I've switched over to mostly Ubuntu at home, though, since Gentoo is
such a pain in the butt to maintain, and since so often updates to
packages are marked as stable, but then are either pulled back to
unstable, or remain even though they're unstable.  The thing that made
me switch, though, was when I spent a solid couple of weeks trying to
get some multi-drive firewire enclosures to work on a PPC running
Gentoo, and finally found out that the drives were supported in the
mainline kernels since a long time ago - but Gentoo's kernel patches
removed the support due to being based on a relatively old kernel.

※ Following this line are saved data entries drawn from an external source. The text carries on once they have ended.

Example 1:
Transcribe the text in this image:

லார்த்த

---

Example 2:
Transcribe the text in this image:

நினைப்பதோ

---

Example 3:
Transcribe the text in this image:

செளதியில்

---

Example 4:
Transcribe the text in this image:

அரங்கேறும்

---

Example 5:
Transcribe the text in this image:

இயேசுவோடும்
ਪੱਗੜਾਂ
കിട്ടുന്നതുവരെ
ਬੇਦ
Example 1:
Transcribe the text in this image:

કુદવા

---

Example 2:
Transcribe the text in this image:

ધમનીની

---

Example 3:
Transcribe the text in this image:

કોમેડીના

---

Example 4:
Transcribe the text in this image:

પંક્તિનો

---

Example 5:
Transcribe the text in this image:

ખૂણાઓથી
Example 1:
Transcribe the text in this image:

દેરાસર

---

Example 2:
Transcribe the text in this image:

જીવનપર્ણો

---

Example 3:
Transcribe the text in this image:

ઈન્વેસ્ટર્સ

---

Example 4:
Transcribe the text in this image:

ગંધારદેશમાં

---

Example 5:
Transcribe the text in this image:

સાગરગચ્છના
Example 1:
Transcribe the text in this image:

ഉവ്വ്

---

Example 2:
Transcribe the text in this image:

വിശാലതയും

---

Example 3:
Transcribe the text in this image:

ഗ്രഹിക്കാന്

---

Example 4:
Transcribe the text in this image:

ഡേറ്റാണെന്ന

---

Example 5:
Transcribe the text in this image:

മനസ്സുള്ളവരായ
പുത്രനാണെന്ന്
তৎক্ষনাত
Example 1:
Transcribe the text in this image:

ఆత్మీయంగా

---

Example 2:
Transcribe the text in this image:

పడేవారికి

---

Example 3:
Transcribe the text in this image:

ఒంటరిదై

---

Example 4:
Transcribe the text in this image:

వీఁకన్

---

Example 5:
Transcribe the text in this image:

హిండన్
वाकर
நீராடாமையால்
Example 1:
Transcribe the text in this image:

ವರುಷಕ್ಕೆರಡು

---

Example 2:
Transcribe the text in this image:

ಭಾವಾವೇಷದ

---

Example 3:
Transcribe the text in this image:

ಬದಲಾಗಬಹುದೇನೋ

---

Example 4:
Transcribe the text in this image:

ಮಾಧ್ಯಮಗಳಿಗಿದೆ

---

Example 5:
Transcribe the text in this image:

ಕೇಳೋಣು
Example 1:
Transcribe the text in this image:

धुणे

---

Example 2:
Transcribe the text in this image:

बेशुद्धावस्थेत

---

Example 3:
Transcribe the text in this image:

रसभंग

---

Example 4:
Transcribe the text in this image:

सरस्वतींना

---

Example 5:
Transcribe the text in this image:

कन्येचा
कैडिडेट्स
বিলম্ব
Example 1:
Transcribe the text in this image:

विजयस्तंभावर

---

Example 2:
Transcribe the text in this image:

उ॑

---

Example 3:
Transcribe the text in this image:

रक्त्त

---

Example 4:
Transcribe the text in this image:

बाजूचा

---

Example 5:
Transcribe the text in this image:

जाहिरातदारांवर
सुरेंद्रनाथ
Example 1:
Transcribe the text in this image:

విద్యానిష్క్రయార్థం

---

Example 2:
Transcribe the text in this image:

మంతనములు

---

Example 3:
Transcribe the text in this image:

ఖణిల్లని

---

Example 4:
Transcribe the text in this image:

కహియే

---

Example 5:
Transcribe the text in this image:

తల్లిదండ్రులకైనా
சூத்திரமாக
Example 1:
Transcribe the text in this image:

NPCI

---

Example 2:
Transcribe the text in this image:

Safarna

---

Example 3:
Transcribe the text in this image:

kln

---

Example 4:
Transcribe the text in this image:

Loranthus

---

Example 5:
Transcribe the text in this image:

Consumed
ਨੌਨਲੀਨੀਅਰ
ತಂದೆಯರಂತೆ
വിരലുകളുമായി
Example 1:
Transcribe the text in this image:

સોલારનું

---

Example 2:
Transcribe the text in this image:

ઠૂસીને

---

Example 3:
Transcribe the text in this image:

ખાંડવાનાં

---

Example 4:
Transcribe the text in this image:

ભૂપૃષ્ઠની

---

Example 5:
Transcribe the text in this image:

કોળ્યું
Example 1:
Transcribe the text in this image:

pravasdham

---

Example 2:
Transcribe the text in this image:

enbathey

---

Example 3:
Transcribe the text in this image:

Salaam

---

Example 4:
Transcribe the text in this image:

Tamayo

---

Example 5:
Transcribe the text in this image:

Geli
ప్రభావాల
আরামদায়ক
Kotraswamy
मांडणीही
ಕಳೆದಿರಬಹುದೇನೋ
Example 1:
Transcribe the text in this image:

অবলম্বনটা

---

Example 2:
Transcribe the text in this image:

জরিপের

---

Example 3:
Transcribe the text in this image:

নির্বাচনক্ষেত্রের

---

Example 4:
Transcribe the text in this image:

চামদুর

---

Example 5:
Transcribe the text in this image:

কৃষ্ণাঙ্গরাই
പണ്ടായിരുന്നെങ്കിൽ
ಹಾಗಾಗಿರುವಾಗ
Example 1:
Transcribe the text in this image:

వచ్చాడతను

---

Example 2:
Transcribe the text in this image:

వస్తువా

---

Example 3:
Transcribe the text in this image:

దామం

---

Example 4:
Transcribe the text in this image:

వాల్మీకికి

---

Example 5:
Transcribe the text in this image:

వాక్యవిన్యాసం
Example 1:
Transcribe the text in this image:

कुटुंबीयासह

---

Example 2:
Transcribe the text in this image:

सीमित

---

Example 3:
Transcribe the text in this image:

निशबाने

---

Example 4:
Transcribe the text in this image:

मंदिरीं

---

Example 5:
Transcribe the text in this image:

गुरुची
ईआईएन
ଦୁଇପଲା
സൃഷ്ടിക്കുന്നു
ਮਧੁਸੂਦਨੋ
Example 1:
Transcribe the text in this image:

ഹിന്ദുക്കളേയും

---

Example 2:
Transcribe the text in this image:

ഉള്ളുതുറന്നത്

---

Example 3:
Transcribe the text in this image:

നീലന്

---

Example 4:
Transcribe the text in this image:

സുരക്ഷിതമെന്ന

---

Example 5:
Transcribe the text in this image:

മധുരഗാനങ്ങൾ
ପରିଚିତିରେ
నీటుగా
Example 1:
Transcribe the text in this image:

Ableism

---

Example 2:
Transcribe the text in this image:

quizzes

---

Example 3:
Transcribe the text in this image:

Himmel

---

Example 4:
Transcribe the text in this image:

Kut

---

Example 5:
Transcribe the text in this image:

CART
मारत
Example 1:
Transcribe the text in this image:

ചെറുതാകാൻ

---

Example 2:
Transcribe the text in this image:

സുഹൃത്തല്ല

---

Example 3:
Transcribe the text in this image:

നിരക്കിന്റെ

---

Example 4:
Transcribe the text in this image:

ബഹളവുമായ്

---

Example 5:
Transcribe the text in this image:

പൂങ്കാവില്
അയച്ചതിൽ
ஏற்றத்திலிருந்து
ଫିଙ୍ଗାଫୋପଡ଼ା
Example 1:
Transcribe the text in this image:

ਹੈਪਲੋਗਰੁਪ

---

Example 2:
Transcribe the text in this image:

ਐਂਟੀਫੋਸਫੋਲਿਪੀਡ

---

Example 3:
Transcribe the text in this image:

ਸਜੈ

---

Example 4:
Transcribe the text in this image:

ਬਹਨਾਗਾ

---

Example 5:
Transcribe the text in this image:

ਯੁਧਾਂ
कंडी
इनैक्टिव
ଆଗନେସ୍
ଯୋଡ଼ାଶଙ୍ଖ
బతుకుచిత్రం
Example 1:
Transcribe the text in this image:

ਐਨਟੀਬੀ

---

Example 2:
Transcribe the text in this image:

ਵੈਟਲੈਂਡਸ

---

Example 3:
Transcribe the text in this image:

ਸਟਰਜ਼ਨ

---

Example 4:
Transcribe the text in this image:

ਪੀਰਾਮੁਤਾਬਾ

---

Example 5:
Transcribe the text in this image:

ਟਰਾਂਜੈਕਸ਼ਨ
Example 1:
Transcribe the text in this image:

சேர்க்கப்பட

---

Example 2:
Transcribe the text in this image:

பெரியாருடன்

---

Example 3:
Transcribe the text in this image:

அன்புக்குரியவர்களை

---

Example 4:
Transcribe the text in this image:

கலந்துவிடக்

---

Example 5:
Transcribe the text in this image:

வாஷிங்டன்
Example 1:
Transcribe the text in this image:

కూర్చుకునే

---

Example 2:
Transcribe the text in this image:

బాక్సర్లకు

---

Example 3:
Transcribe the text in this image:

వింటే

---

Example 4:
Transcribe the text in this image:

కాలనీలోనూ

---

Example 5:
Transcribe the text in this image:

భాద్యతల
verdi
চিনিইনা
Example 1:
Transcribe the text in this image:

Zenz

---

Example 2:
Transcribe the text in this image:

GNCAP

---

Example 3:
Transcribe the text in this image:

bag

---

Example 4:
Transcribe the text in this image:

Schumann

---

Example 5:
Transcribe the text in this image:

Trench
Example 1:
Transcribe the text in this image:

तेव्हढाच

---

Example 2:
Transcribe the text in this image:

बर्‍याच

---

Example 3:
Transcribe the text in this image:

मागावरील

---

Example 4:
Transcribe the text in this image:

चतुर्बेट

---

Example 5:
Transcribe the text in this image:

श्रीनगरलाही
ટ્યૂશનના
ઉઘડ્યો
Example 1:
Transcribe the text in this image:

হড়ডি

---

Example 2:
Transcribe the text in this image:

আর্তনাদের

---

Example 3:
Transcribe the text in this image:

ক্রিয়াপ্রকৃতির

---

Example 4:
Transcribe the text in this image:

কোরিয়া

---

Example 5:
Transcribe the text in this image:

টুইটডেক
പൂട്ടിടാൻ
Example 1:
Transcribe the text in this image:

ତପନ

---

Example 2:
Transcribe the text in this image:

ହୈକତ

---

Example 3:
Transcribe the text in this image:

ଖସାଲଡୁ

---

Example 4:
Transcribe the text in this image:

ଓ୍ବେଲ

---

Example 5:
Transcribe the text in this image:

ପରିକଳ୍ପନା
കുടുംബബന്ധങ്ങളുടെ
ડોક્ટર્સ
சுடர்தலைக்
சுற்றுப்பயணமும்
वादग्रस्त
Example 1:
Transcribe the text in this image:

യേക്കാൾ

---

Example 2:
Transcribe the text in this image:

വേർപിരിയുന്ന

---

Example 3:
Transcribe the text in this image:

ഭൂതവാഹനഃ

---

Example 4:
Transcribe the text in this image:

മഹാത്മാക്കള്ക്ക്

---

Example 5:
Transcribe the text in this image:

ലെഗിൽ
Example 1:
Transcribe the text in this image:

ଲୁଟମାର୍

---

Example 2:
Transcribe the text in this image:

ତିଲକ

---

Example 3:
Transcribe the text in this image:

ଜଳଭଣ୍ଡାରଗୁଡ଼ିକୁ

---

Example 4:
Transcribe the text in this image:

Since then, I've read about several other problems with the Gentoo
kernels which aren't in the vanilla kernels.  That was the nail in the
coffin.  It just ain't cool to patch a kernel to fix a problem on one
person's obscure hardware/software combo without regard to how it'll
affect the hundreds of people using more common stuff, and then saying
"yeah, it's stable".  Testing on one machine does not verify stability
for public distribution.

Sorry, got off on a tangent there. :)  I was *going* to note that I
think there's a good chance apt will get me similar benefits, but I
haven't tried it yet.  I like that Gentoo will build the secondary
build environment easily, though, and will continue to use the same
package repository as on the host system - no duplication or mounting
directories in multiple places, etc.  When I tried to do this with
RPM, I had to install RPM, the RPM database, and all that junk just to
install the packages in a chroot.  It also seems like RPMs have a
tendency to require things that aren't really required.  A contrived
example might be perl's CGI module requiring apache, even though it'd
work fine under thttpd, or even without a web server at all.  I don't
want that.  I just want to put the files in one place, and maybe
record them in another, if at all.  Gentoo does that for me.  Catalyst
looks fairly nice for automating that build process, as well, but I
have yet to actually try it out.  It's poorly documented, much like
most of the Gentoo tools.  Even the source is poorly documented.  I
have a suspicion that docs are partially held back by the 'leet
feeling a lot of Gentoo fanboys seem to really enjoy - almost like
they're guarding the secret info that you'd already know if you were
cool enough to hang out on the secret IRC channel with the developers.